[Fragmento seleccionado]
Ese día, un viejo lobo de la carretera, sicólogo de la vida y artífice de mil aventuras me devolvía desde el aeropuerto de Maiquetía a un hotel de La Guaira en un Buick de los años sesenta. Poco quedaba de su arrogante planta, todo él era un lastimero quejido, pero valientemente, dejando una apestosa humareda tras de sí y sorteando el tráfico, los baches y los viandantes me fue acercando al hotel.

Bastó una palabra para prender la chispa de la conversación : El vuelo que me habían cancelado llevaba rumbo a Bogotá y mi taxista era colombiano de nacimiento, aunque residía en Venezuela desde hacía más de treinta años. Sin darme cuenta, fue llevando la conversación hacia la profunda nostalgia que sentía por su país, su Cartagena natal, sus fiestas, sus mujeres y su alegría. Sin embargo, nunca, nunca pero, ni tan siquiera de visita, había regresado....

Caí en la trampa que me había tendido al preguntarle por qué razón no había vuelto a Colombia si tanto la añoraba. Era justamente lo que estaba esperando para poder empezar su relato:

-“Yo era entonces un joven balarrasa de veinte años, a quien nada se le ponía por delante. Ayudaba a papá en su Empresa de construcción con obras importantes de carreteras que yo supervisaba por todo el país.

Estaba prometido a la hija de una de las familias de mayor solera y renombre de Colombia. La fecha de la boda y había sido fijada para el día 25 de Diciembre y los papás de Soledad, ya habían dotado a la Iglesia del Carmen de Pasto con un reclinatorio recamado en oro en el que nos arrodillaríamos para recibir la bendición de nuestro matrimonio.

Pocos días antes, sin embargo la fatalidad se cruzó en mi camino. En una calle de la ciudad de Cali me topé con una jovencita triste y sus dos hermanas llorosas que parecían caminar sin rumbo por una calle poco transitada de la ciudad. Al preguntarles que les ocurría, me contaron que habían sido expulsadas de casa por su padre borracho. Deambulaban sin rumbo hasta que a papá se le pasara la borrachera. Movido por un sentimiento de compañerismo y solidaridad las invité a que cenaran conmigo y se quedaran en mi hotel hasta la mañana siguiente.

[Datos proporcionados]
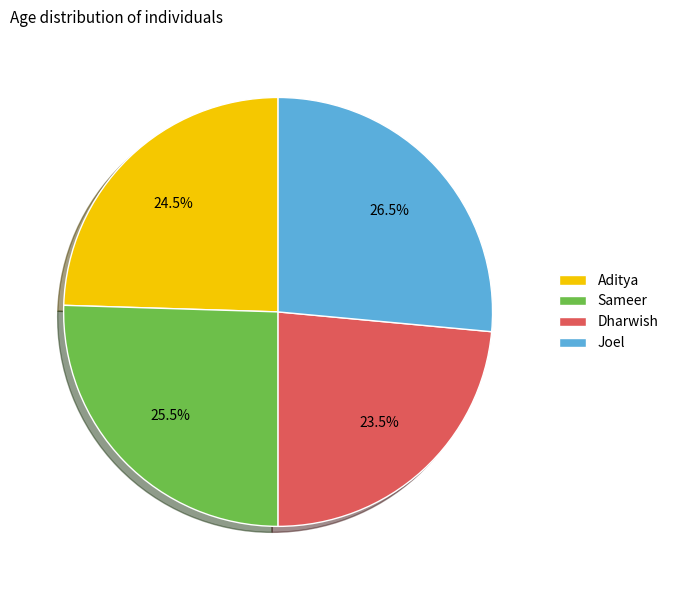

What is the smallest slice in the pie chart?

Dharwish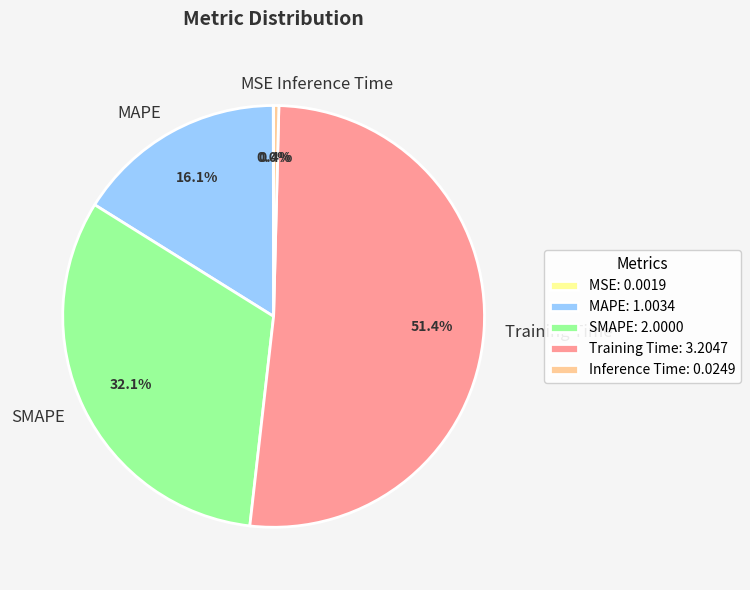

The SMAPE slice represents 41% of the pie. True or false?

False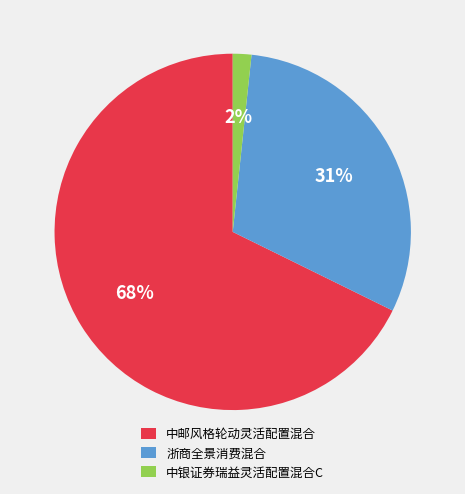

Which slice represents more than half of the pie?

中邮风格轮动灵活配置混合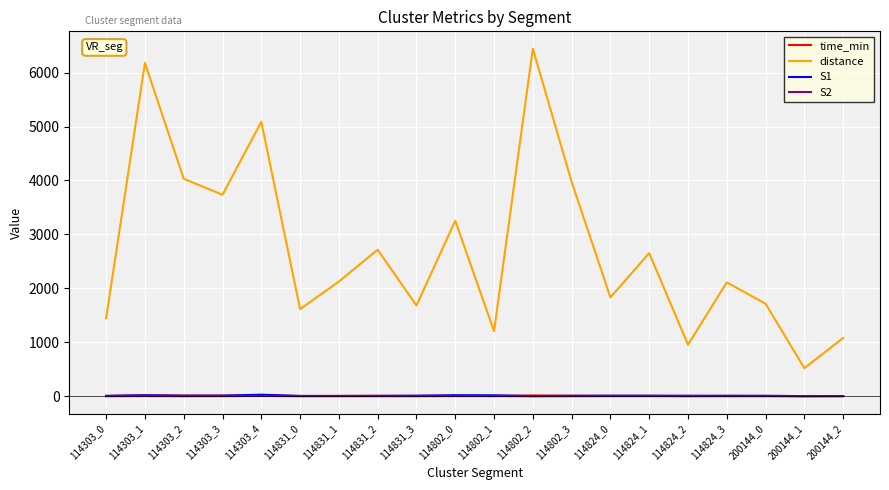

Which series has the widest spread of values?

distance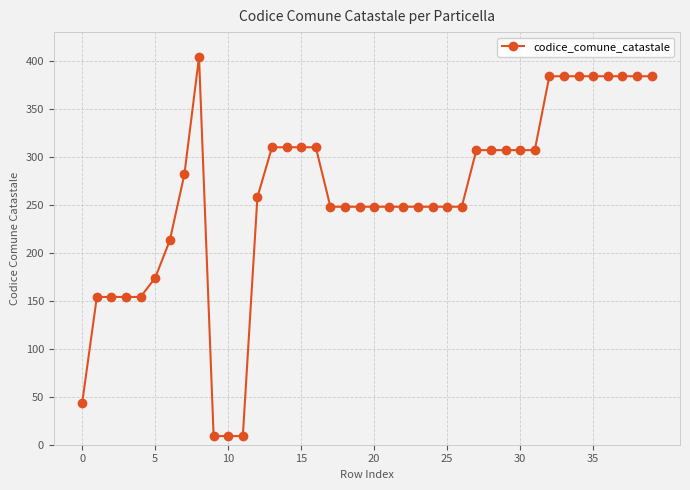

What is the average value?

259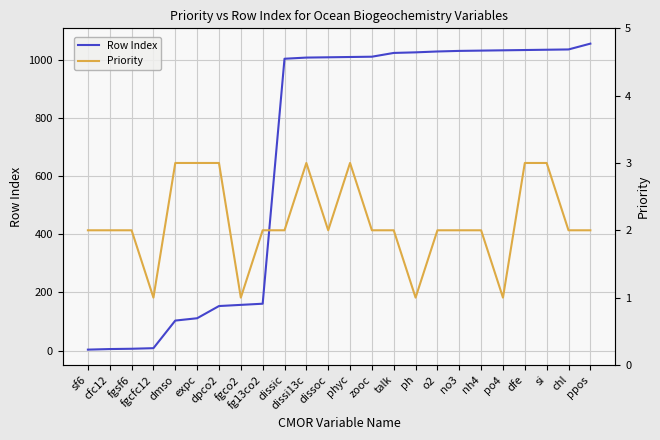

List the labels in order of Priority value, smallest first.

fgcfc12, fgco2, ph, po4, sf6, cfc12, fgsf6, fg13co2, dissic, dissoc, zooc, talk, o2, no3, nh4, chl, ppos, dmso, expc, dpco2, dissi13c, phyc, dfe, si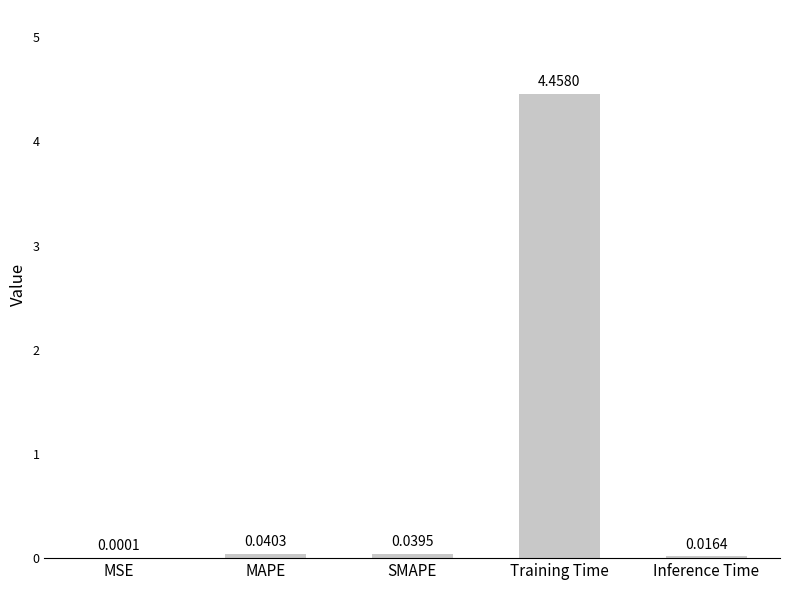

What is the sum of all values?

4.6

[Tareas por realizar]
(1) Según el fragmento sobre el taxista colombiano, ¿qué fecha se había fijado para la boda?
(2) Prosigue el fragmento sobre el taxista colombiano a partir de su última oración.
Los registros provienen de una fuente distinta a la del fragmento.

[Respuestas por tarea]
(1) El 25 de diciembre.

(2)
Solo entonces me di cuenta de que bajo las ropas de la mayor de las jovencitas se escondía toda una mujer.

¡ Ay mijito ! no sé si fue la sangre, si fue el alcohol o si fue mi destino. Empecé con la mayor y creo que si no llega a ser por las veces que se dejó hacer, hubiera hecho el amor con las tres. Fue tal mi reconocimiento y mi satisfacción que antes de irme saqué de la cartera mi foto y se la dediqué escribiendo en el reverso: : "Toma, mi amor, para que nunca me olvides".

A las pocas semanas, volví de regreso a Cali. Me sorprendió encontrarme a la entrada de la ciudad con Rosario, uno de los empleados más antiguos de mi papá.

- ¿ Qué ocurre Rosario, cómo estás aquí como de espera ...
- Patroncito, de espera estoy pa' que no le maten.
- Pues, y quién o por qué me iban a matar ?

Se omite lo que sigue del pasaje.